O presidente Lula entrou de vez no tabuleiro paulista. Vai se reunir com Fernando Haddad e Geraldo Alckmin para bater o martelo sobre quem será o nome do Planalto ao governo de São Paulo em 2026. Não é só uma escolha local. É estratégia nacional. Haddad segue como primeira opção.
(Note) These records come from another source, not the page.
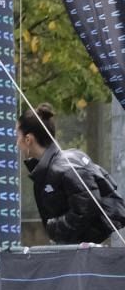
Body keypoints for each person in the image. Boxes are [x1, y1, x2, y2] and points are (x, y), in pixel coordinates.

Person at [17, 103, 125, 245]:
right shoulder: (47, 170)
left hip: (95, 249)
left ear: (28, 139)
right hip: (78, 249)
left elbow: (86, 208)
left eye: (17, 135)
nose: (16, 142)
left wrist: (54, 227)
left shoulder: (65, 167)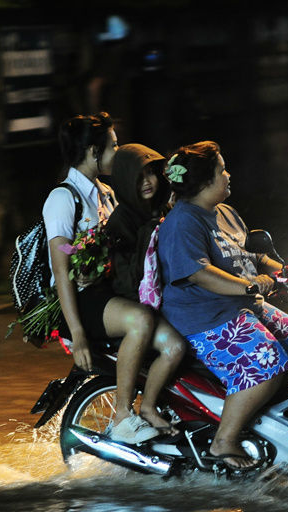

Mesmo resistente a disputar qualquer cargo em 2026 — seja o Palácio dos Bandeirantes, seja o Senado — o ministro da Fazenda começa a ceder à pressão. Lula, segundo aliados, já conseguiu ao menos convencê-lo a colocar a candidatura na mesa. Para quem dizia que não queria, já é meio caminho andado. Alckmin, por sua vez, aparece como peça-chave no arranjo. O vice-presidente demonstra pouca disposição para deixar o cargo, mas é visto como facilitador político numa eventual campanha. Traduzindo: pode não querer ser candidato, mas será operador central do projeto. O pano de fundo é claro. Lula quer ampliar sua base em São Paulo mirando 2026 — e, sobretudo, a eleição presidencial seguinte. São Paulo continua sendo o maior colégio eleitoral do país e o calcanhar histórico do lulismo. Ganhar terreno ali é mais do que simbólico: é estratégico.